EXTRACTED INFORMATION —
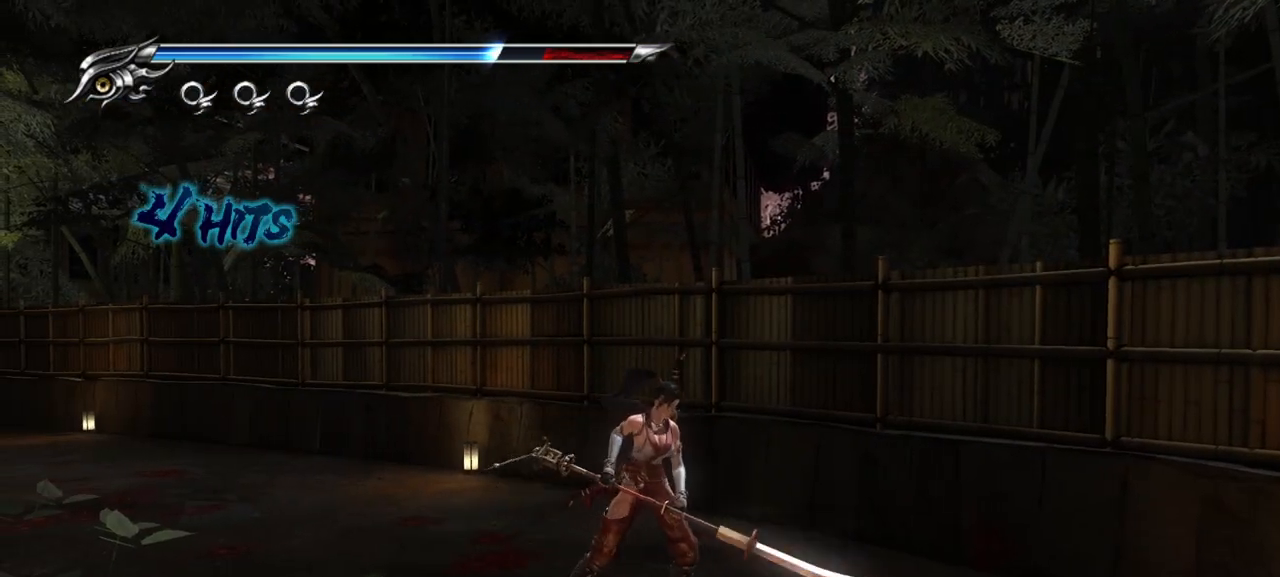
{"buttons": [], "left_stick": "right", "right_stick": "center", "events": [[17, "R1", "down"], [100, "left_stick", "right"], [133, "R1", "up"]]}
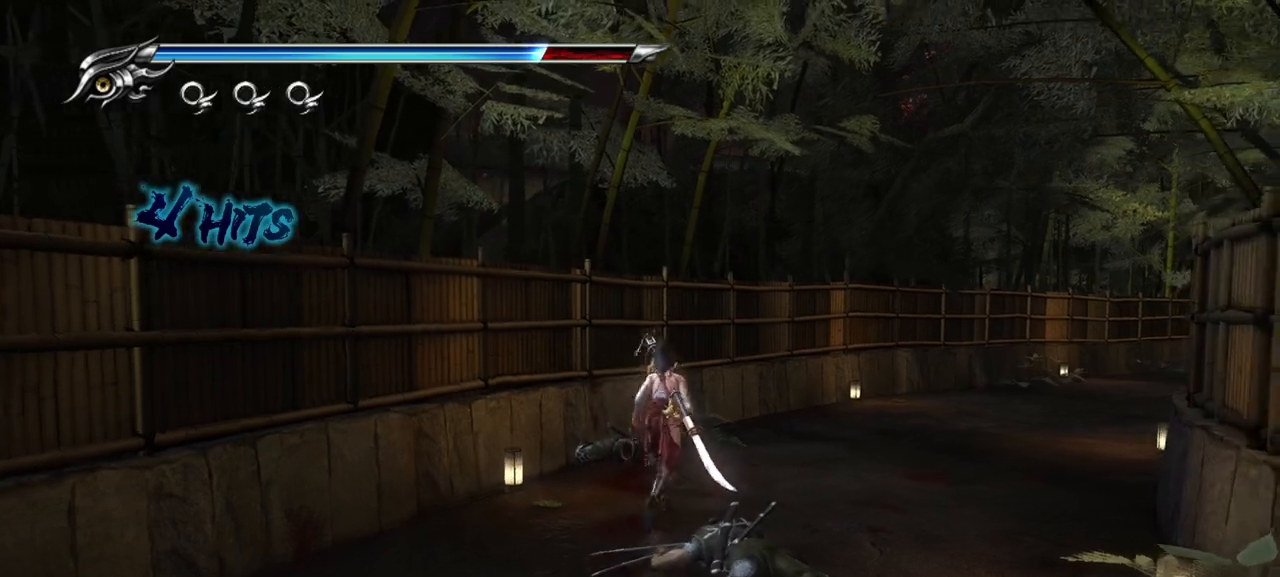
{"buttons": [], "left_stick": "right", "right_stick": "center", "events": []}
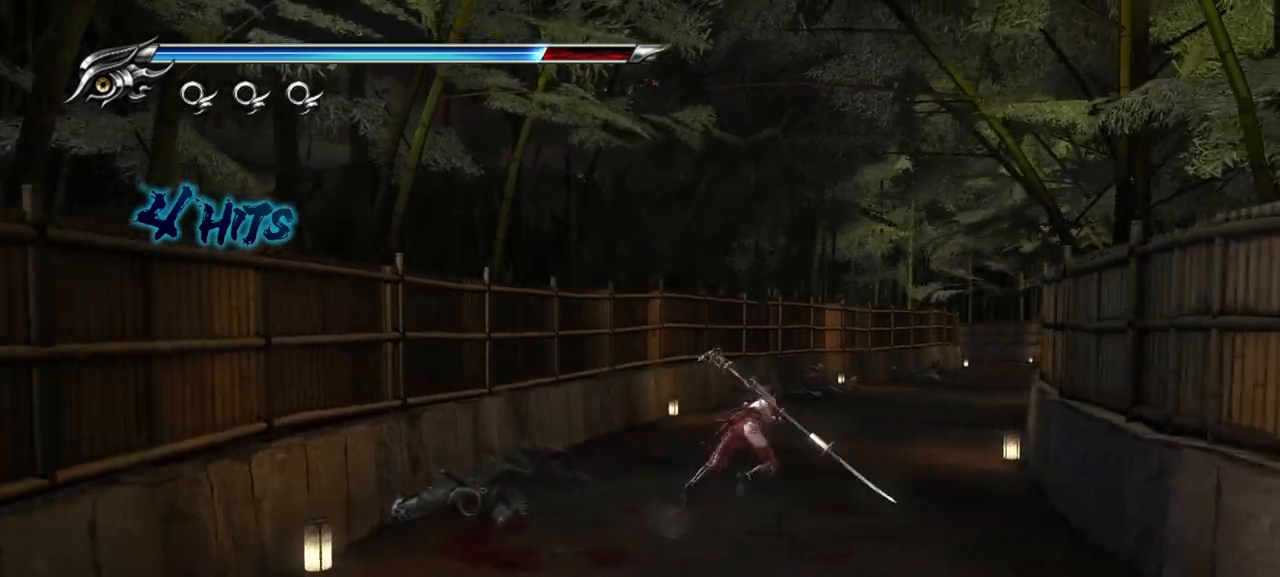
{"buttons": [], "left_stick": "up", "right_stick": "center", "events": [[67, "CROSS", "down"], [183, "left_stick", "up-right"], [267, "CROSS", "up"], [300, "left_stick", "up"]]}
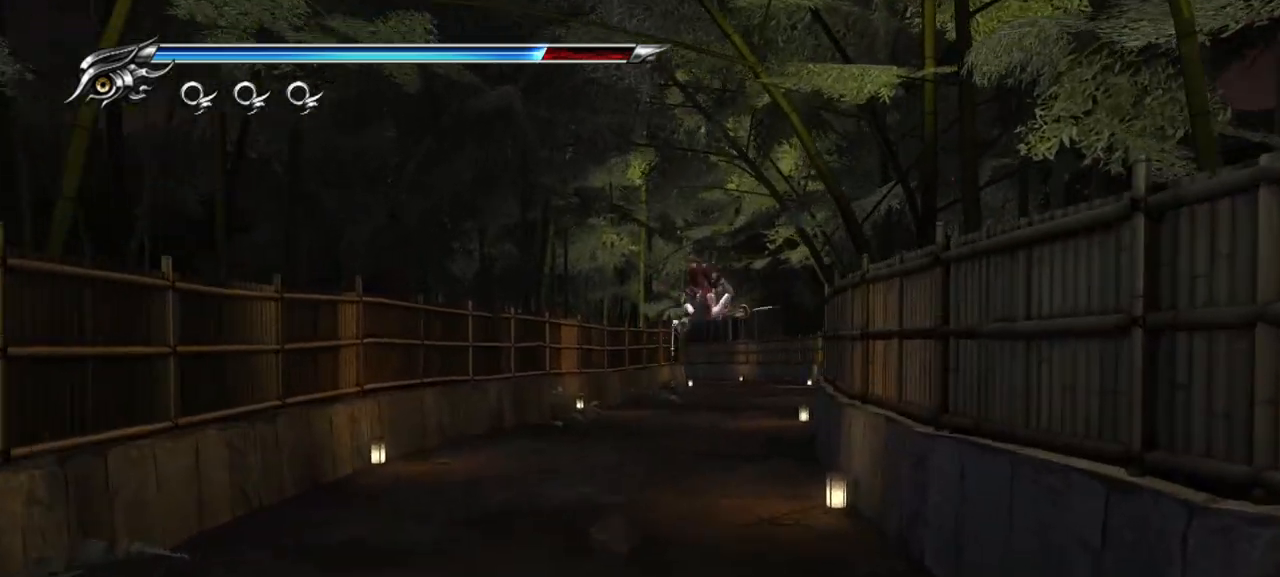
{"buttons": ["CROSS"], "left_stick": "up", "right_stick": "center", "events": [[400, "CROSS", "down"]]}
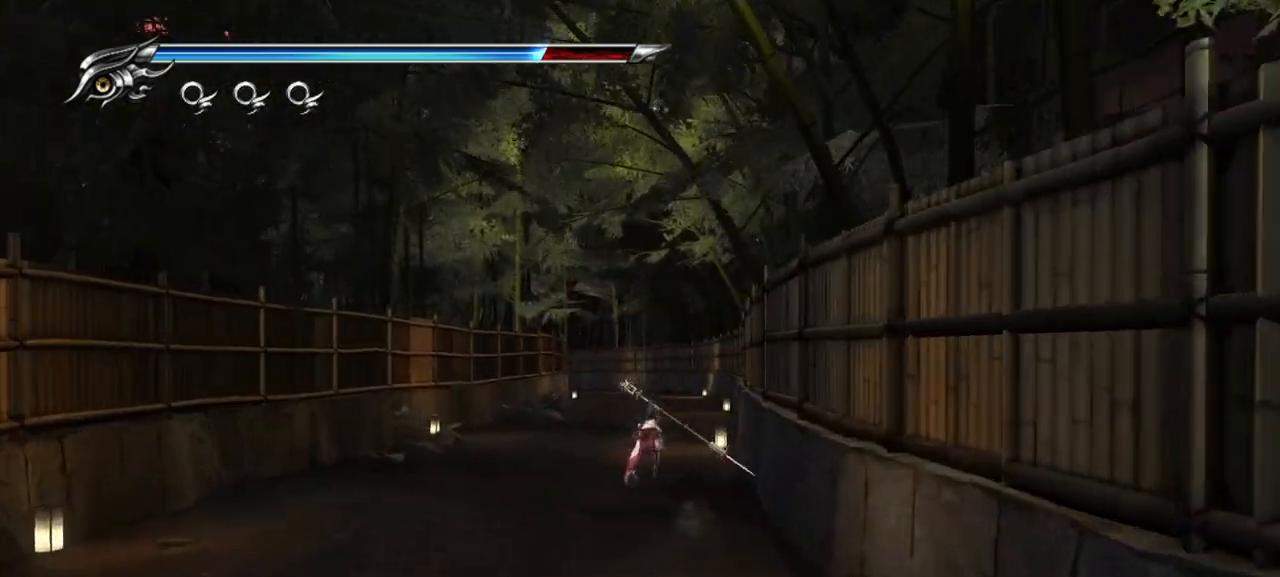
{"buttons": [], "left_stick": "up", "right_stick": "center", "events": [[150, "CROSS", "up"]]}
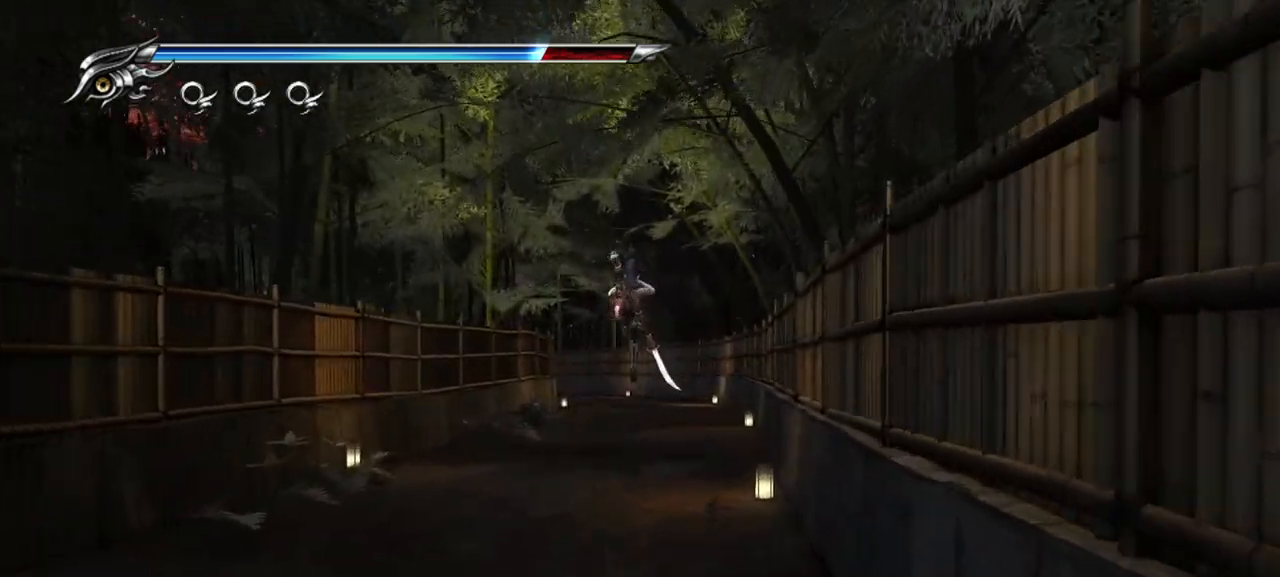
{"buttons": [], "left_stick": "up", "right_stick": "center", "events": [[233, "CROSS", "down"], [250, "SQUARE", "down"], [417, "CROSS", "up"], [417, "SQUARE", "up"]]}
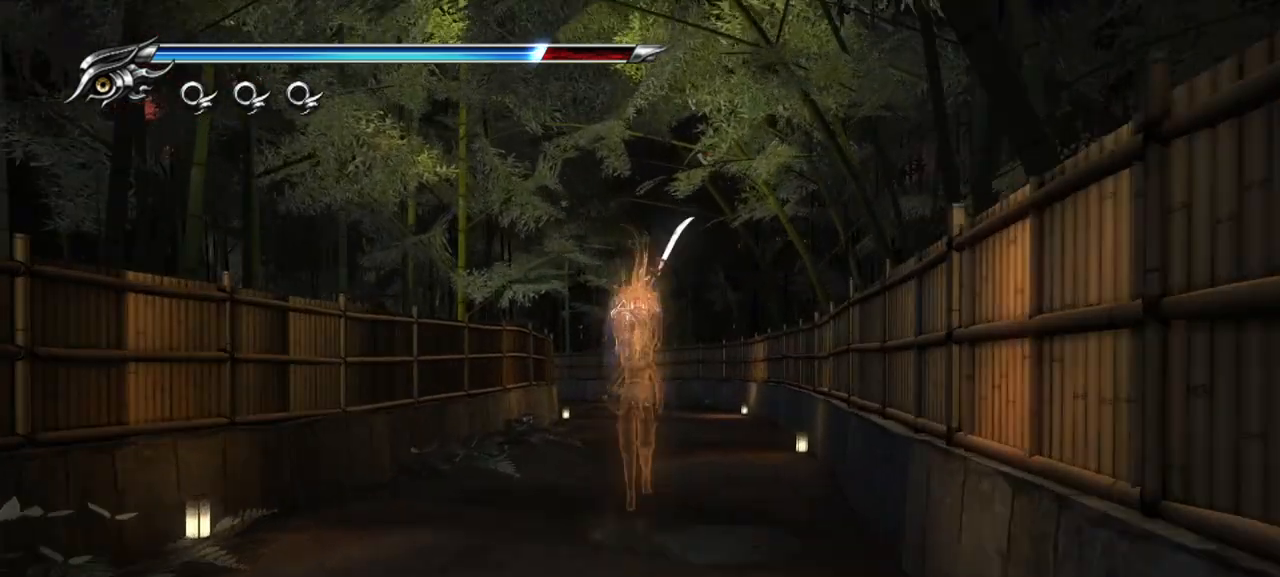
{"buttons": ["CROSS", "SQUARE"], "left_stick": "up", "right_stick": "center", "events": [[400, "CROSS", "down"], [400, "SQUARE", "down"]]}
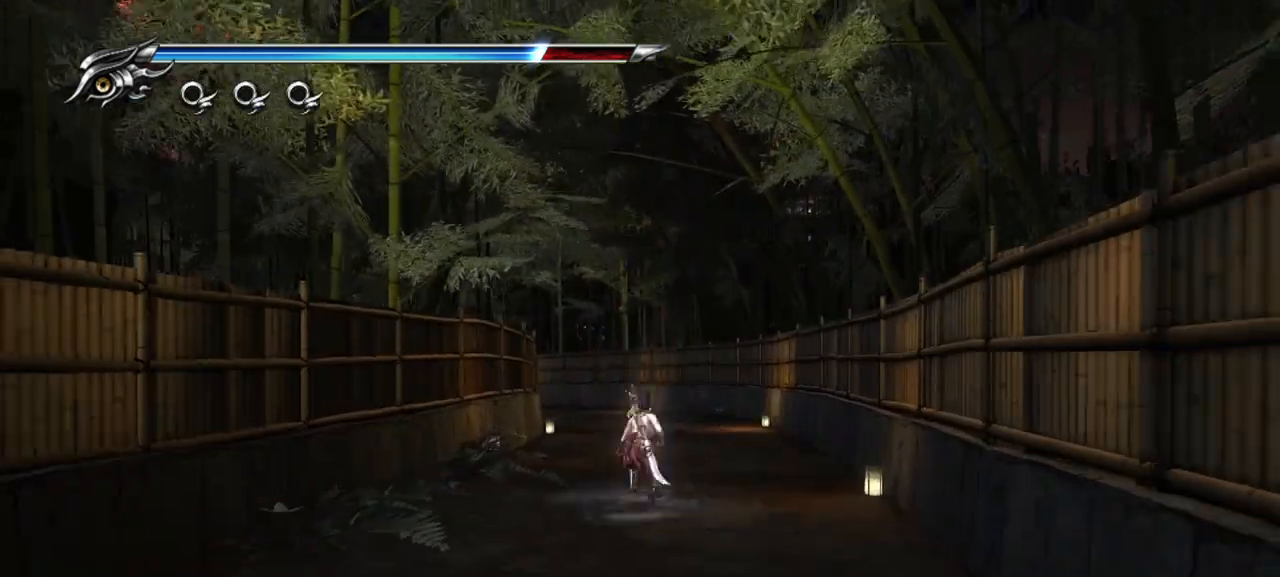
{"buttons": [], "left_stick": "up", "right_stick": "center", "events": [[67, "SQUARE", "up"], [83, "CROSS", "up"]]}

EXERCISE PROMPT — Find every line of the data that includes the string "SQUARE". Copy each of those lines.

WRITTEN SOLUTION —
{"buttons": [], "left_stick": "up", "right_stick": "center", "events": [[233, "CROSS", "down"], [250, "SQUARE", "down"], [417, "CROSS", "up"], [417, "SQUARE", "up"]]}
{"buttons": ["CROSS", "SQUARE"], "left_stick": "up", "right_stick": "center", "events": [[400, "CROSS", "down"], [400, "SQUARE", "down"]]}
{"buttons": [], "left_stick": "up", "right_stick": "center", "events": [[67, "SQUARE", "up"], [83, "CROSS", "up"]]}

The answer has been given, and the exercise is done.